Model building

Now it's time to create the model. As we mentioned, we are going to use a deep learning architecture called CNN as a learning algorithm for this fish recognition task. Again, you are not required to understand any of the previous or the upcoming code in this chapter as we are only demonstrating how complex data science tasks can be solved by using only a few lines of code with the help of Keras and TensorFlow as a deep learning platform.

Also note that CNN and other deep learning architectures will be explained in greater detail in later chapters:

Figure 1.10: CNN architecture

So let's go ahead and create a function that will be responsible for creating the CNN architecture that will be used in our fish recognition task:

def create_cnn_model_arch():
    pool_size = 2 # we will use 2x2 pooling throughout
    conv_depth_1 = 32 # we will initially have 32 kernels per conv. layer...
    conv_depth_2 = 64 # ...switching to 64 after the first pooling layer
    kernel_size = 3 # we will use 3x3 kernels throughout
    drop_prob = 0.5 # dropout in the FC layer with probability 0.5
    hidden_size = 32 # the FC layer will have 512 neurons
    num_classes = 8 # there are 8 fish types
    # Conv [32] -> Conv [32] -> Pool
    cnn_model = Sequential()
    cnn_model.add(ZeroPadding2D((1, 1), input_shape=(3, 32, 32), dim_ordering='th'))
    cnn_model.add(Convolution2D(conv_depth_1, kernel_size, kernel_size, activation='relu', 
      dim_ordering='th'))
    cnn_model.add(ZeroPadding2D((1, 1), dim_ordering='th'))
    cnn_model.add(Convolution2D(conv_depth_1, kernel_size, kernel_size, activation='relu',
      dim_ordering='th'))
    cnn_model.add(MaxPooling2D(pool_size=(pool_size, pool_size), strides=(2, 2),
      dim_ordering='th'))
    # Conv [64] -> Conv [64] -> Pool
    cnn_model.add(ZeroPadding2D((1, 1), dim_ordering='th'))
    cnn_model.add(Convolution2D(conv_depth_2, kernel_size, kernel_size, activation='relu',
      dim_ordering='th'))
    cnn_model.add(ZeroPadding2D((1, 1), dim_ordering='th'))
    cnn_model.add(Convolution2D(conv_depth_2, kernel_size, kernel_size, activation='relu',
      dim_ordering='th'))
    cnn_model.add(MaxPooling2D(pool_size=(pool_size, pool_size), strides=(2, 2),
     dim_ordering='th'))
    # Now flatten to 1D, apply FC then ReLU (with dropout) and finally softmax(output layer)
    cnn_model.add(Flatten())
    cnn_model.add(Dense(hidden_size, activation='relu'))
    cnn_model.add(Dropout(drop_prob))
    cnn_model.add(Dense(hidden_size, activation='relu'))
    cnn_model.add(Dropout(drop_prob))
    cnn_model.add(Dense(num_classes, activation='softmax'))

◆ **Work to complete**
Continue the fish-recognition model-building passage from its last line. The entries after this come from a separate source.

◆ **Data extracts**
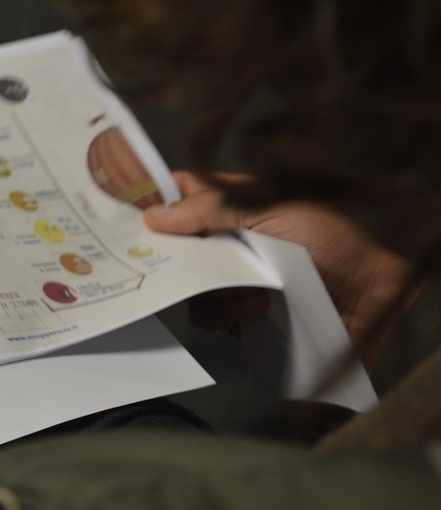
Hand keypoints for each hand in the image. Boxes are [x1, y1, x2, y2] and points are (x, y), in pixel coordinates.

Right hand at [144, 171, 416, 363]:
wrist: (380, 286)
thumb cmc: (335, 234)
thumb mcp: (268, 207)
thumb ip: (210, 208)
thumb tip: (154, 215)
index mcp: (234, 202)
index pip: (182, 193)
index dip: (154, 200)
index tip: (129, 214)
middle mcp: (231, 237)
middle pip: (178, 243)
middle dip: (171, 256)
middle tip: (163, 264)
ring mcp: (239, 275)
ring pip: (192, 284)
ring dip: (209, 290)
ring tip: (246, 291)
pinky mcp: (249, 311)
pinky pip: (216, 316)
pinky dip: (230, 314)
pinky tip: (257, 309)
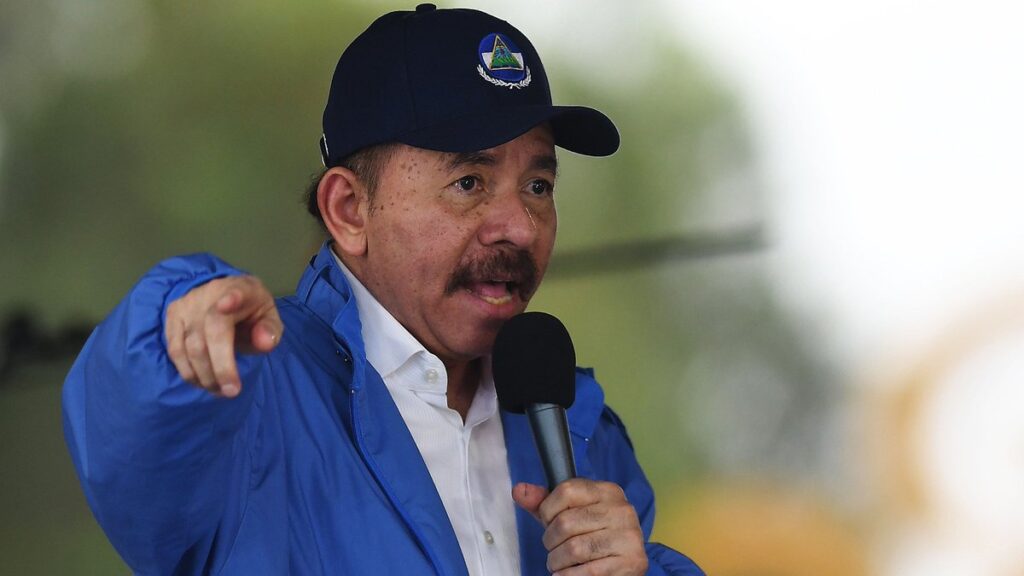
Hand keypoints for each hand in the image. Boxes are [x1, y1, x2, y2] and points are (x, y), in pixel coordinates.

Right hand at [164, 275, 282, 397]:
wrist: (224, 295)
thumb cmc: (251, 311)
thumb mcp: (269, 318)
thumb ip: (270, 330)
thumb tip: (265, 342)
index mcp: (240, 289)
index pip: (234, 293)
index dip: (230, 300)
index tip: (225, 306)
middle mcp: (210, 293)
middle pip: (208, 334)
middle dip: (219, 368)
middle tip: (231, 392)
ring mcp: (187, 304)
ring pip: (188, 346)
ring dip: (203, 375)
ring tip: (220, 390)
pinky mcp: (173, 315)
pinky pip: (175, 351)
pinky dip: (188, 372)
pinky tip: (203, 382)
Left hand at [513, 479, 647, 575]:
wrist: (624, 562)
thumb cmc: (593, 535)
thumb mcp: (570, 513)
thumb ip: (544, 503)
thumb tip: (519, 491)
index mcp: (607, 491)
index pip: (566, 491)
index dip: (547, 510)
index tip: (548, 522)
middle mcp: (621, 509)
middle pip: (566, 522)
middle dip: (550, 541)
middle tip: (554, 549)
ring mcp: (629, 535)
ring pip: (574, 548)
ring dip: (557, 562)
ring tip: (560, 564)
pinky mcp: (632, 561)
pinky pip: (588, 571)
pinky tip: (567, 574)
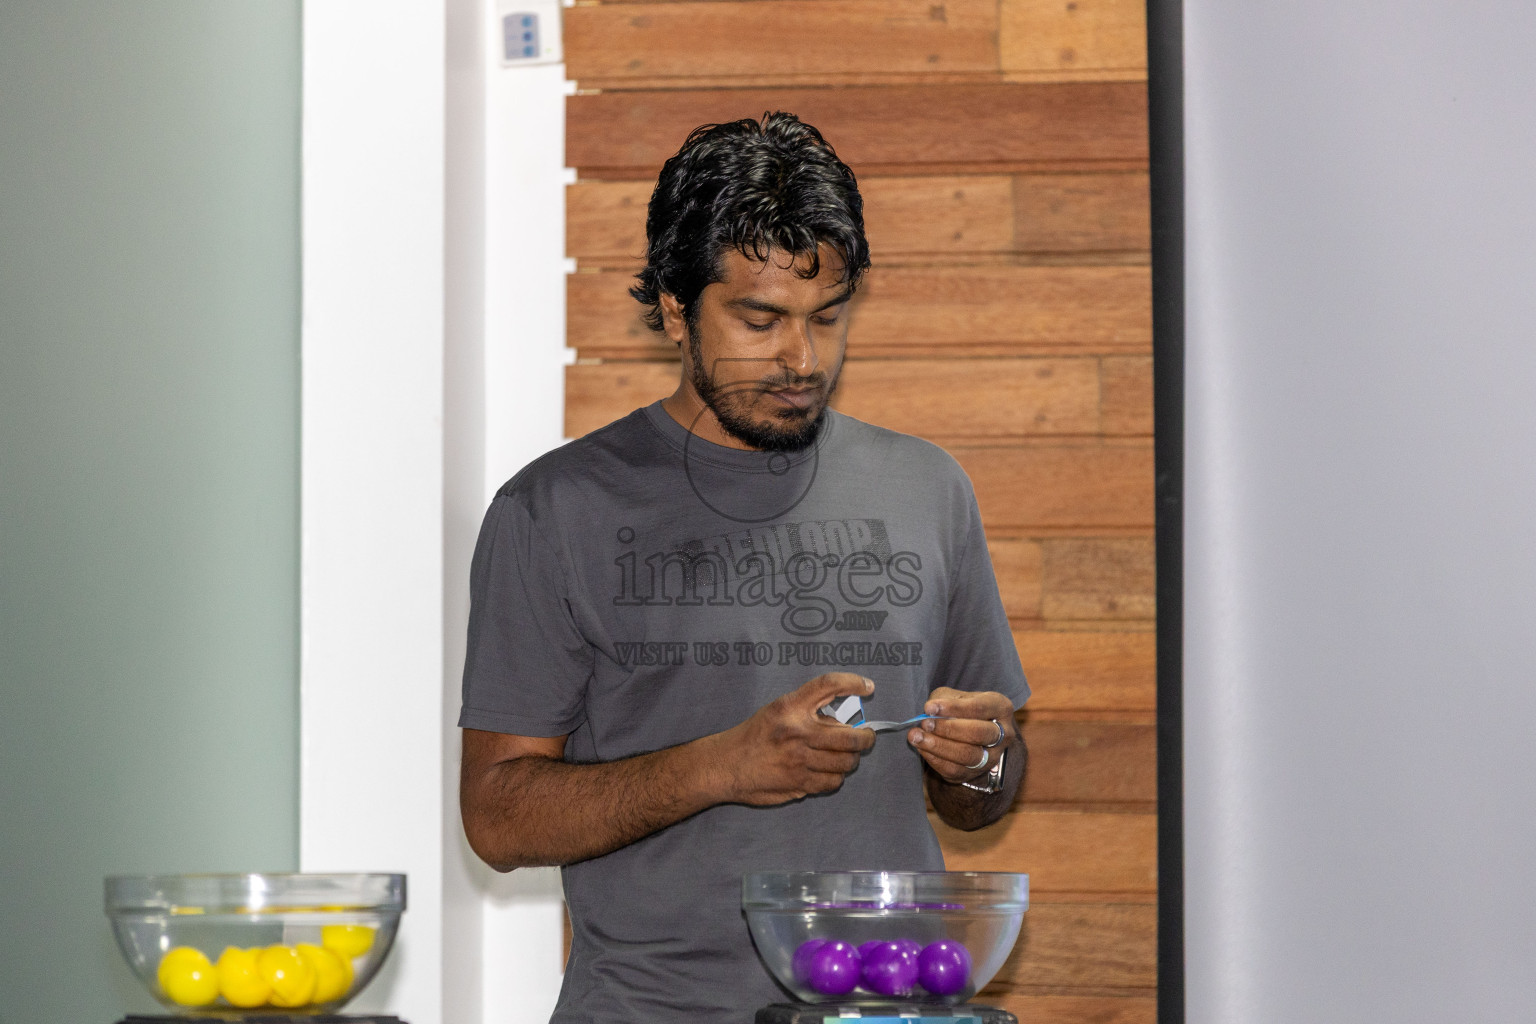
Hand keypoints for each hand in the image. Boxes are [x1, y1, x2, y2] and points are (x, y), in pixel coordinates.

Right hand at [716, 673, 876, 805]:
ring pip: (845, 762)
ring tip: (844, 756)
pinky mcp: (799, 782)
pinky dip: (836, 777)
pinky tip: (828, 771)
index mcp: (790, 706)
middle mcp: (797, 731)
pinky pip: (832, 781)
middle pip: (850, 736)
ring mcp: (799, 759)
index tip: (868, 686)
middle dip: (866, 738)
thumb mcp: (777, 710)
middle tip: (866, 736)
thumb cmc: (754, 736)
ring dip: (850, 759)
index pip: (828, 685)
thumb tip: (843, 722)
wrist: (726, 764)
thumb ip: (807, 712)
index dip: (853, 682)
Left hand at [906, 686, 1016, 784]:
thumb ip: (945, 700)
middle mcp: (1003, 734)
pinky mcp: (976, 773)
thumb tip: (930, 711)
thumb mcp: (956, 696)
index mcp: (1000, 707)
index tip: (929, 707)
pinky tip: (921, 748)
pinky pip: (955, 770)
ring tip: (916, 736)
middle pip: (978, 733)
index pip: (979, 708)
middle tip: (924, 723)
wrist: (972, 733)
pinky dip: (935, 759)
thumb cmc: (962, 709)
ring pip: (968, 755)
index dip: (953, 708)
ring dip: (939, 746)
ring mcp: (992, 757)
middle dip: (948, 729)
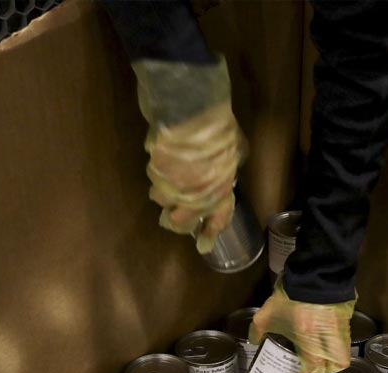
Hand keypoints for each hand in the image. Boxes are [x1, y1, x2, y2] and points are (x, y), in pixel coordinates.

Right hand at [145, 102, 242, 252]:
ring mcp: (171, 186)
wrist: (192, 112)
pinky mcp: (154, 172)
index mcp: (219, 190)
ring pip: (160, 200)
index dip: (210, 233)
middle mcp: (194, 195)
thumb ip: (227, 166)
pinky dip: (157, 172)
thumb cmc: (218, 129)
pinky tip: (161, 161)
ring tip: (167, 182)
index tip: (204, 245)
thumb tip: (226, 168)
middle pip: (177, 222)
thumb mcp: (234, 150)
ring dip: (164, 194)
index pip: (217, 220)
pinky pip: (153, 177)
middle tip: (174, 213)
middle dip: (176, 219)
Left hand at [250, 286, 355, 372]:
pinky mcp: (347, 314)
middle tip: (315, 369)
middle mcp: (329, 336)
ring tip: (320, 354)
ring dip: (333, 356)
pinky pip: (344, 332)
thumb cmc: (289, 295)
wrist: (314, 268)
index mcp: (310, 339)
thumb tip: (253, 341)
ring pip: (344, 349)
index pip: (314, 370)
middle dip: (327, 371)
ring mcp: (341, 325)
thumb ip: (258, 330)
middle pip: (337, 364)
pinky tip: (325, 334)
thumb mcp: (267, 313)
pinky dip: (336, 339)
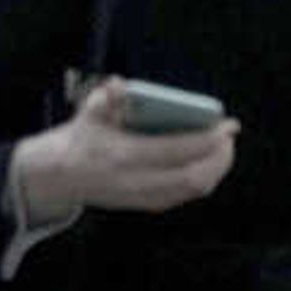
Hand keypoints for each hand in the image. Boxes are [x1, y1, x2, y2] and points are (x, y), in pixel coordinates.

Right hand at [9, 81, 239, 217]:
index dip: (209, 139)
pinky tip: (207, 163)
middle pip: (194, 177)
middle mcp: (135, 181)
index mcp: (123, 154)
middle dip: (220, 158)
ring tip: (222, 149)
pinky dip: (201, 179)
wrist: (61, 176)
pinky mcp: (146, 205)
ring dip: (214, 170)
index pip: (178, 151)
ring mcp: (141, 197)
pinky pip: (184, 195)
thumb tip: (120, 85)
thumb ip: (106, 97)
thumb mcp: (89, 112)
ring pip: (193, 190)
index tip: (229, 125)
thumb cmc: (82, 137)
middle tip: (228, 138)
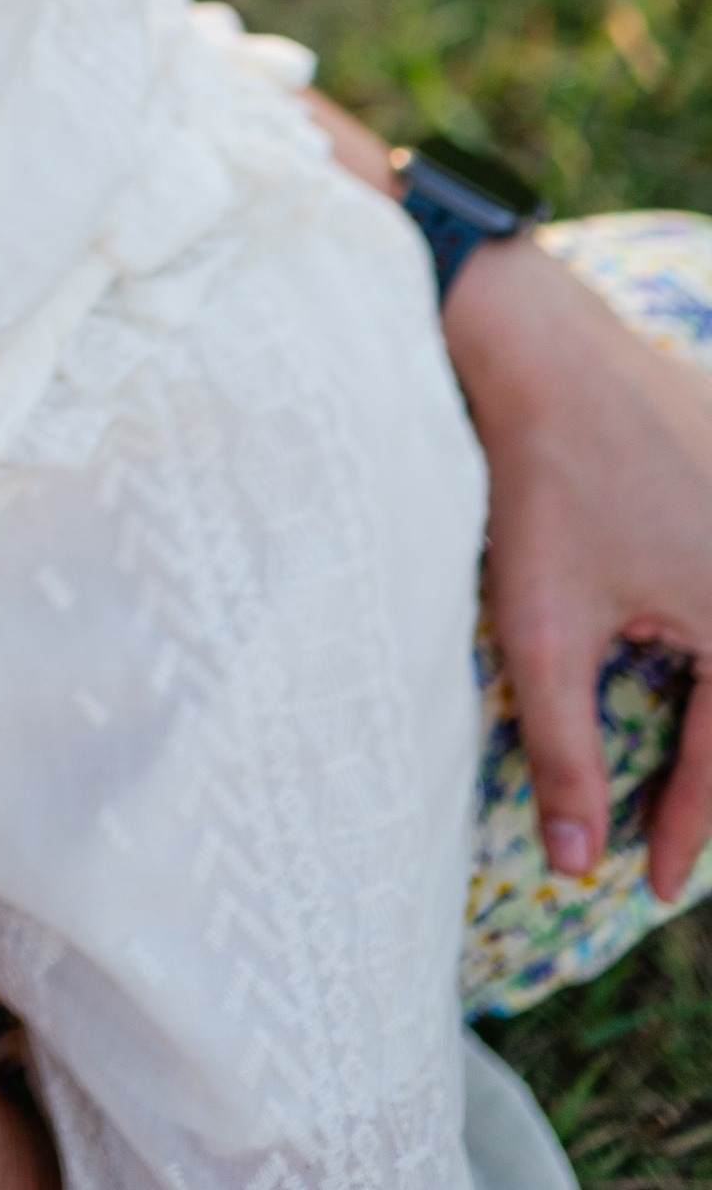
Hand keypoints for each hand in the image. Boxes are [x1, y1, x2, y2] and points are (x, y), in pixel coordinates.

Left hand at [445, 229, 711, 904]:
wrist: (544, 348)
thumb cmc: (540, 483)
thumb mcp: (542, 625)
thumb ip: (562, 747)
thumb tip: (572, 861)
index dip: (683, 829)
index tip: (648, 886)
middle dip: (708, 775)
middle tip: (671, 838)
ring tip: (683, 763)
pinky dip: (707, 646)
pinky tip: (685, 668)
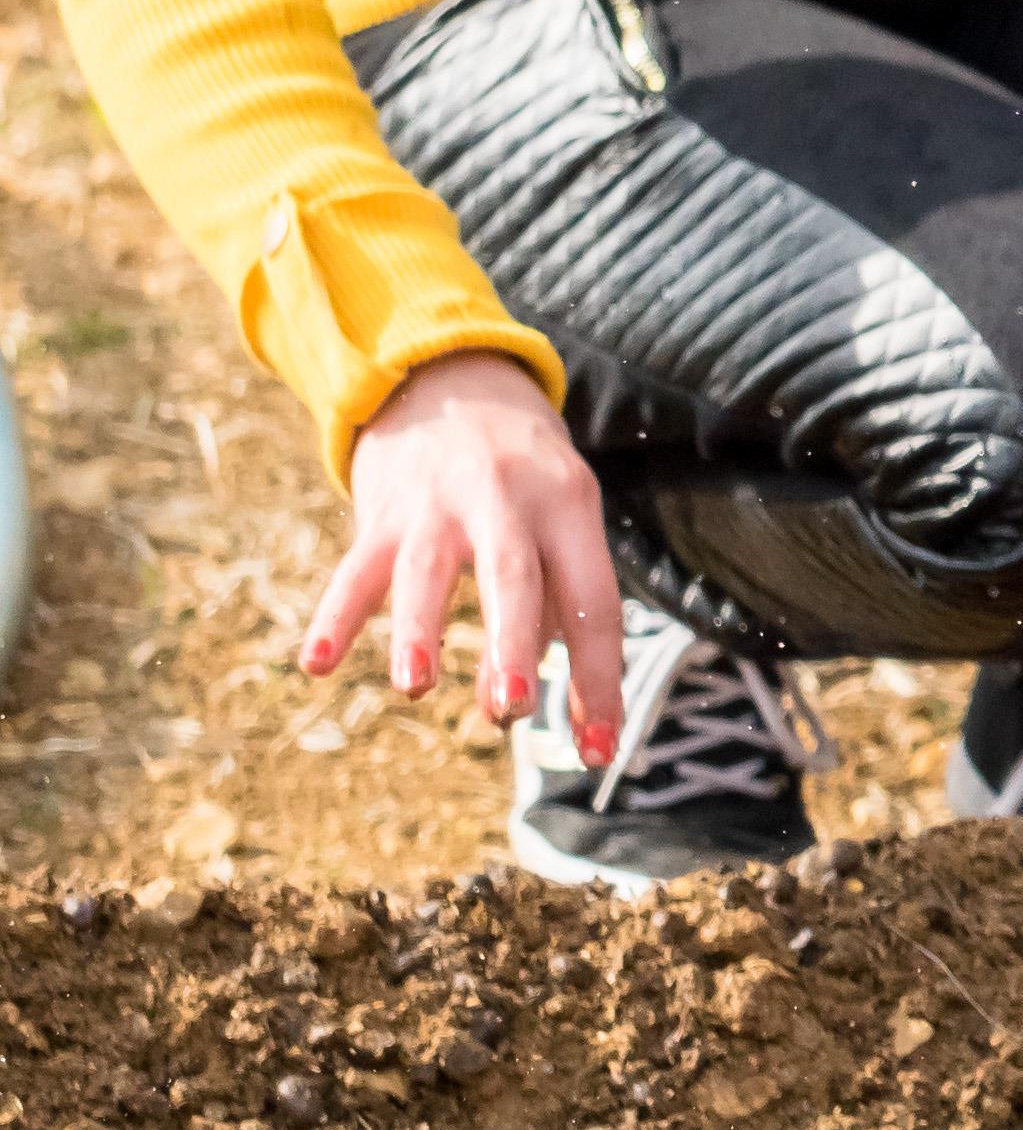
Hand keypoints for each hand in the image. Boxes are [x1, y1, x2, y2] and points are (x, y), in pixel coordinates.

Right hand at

◆ **Written response**
    # initiating the stochastic gradient descent optimiser
    stochastic_gradient_descent = SGD(lr=1e-2, decay=1e-6, momentum=0.9, nesterov=True)    cnn_model.compile(optimizer=stochastic_gradient_descent,  # using the stochastic gradient descent optimiser
                  loss='categorical_crossentropy')  # using the cross-entropy loss function
    return cnn_model

Before starting to train the model, we need to use a model assessment and validation method to help us assess our model and see its generalization ability. For this, we are going to use a method called k-fold cross-validation. Again, you are not required to understand this method or how it works as we are going to explain this method later in much detail.

So let's start and and create a function that will help us assess and validate the model:

def create_model_with_kfold_cross_validation(nfolds=10):
    batch_size = 16 # in each iteration, we consider 32 training examples at once
    num_epochs = 30 # we iterate 200 times over the entire training set
    random_state = 51 # control the randomness for reproducibility of the results on the same platform
    # Loading and normalizing the training samples prior to feeding it to the created CNN model
    training_samples, training_samples_target, training_samples_id = 
      load_normalize_training_samples()
    yfull_train = dict()
    # Providing Training/Testing indices to split data in the training samples
    # which is splitting data into 10 consecutive folds with shuffling
    kf = KFold(len(train_id), n_folds=nfolds, shuffle=True, random_state=random_state)
    fold_number = 0 # Initial value for fold number
    sum_score = 0 # overall score (will be incremented at each iteration)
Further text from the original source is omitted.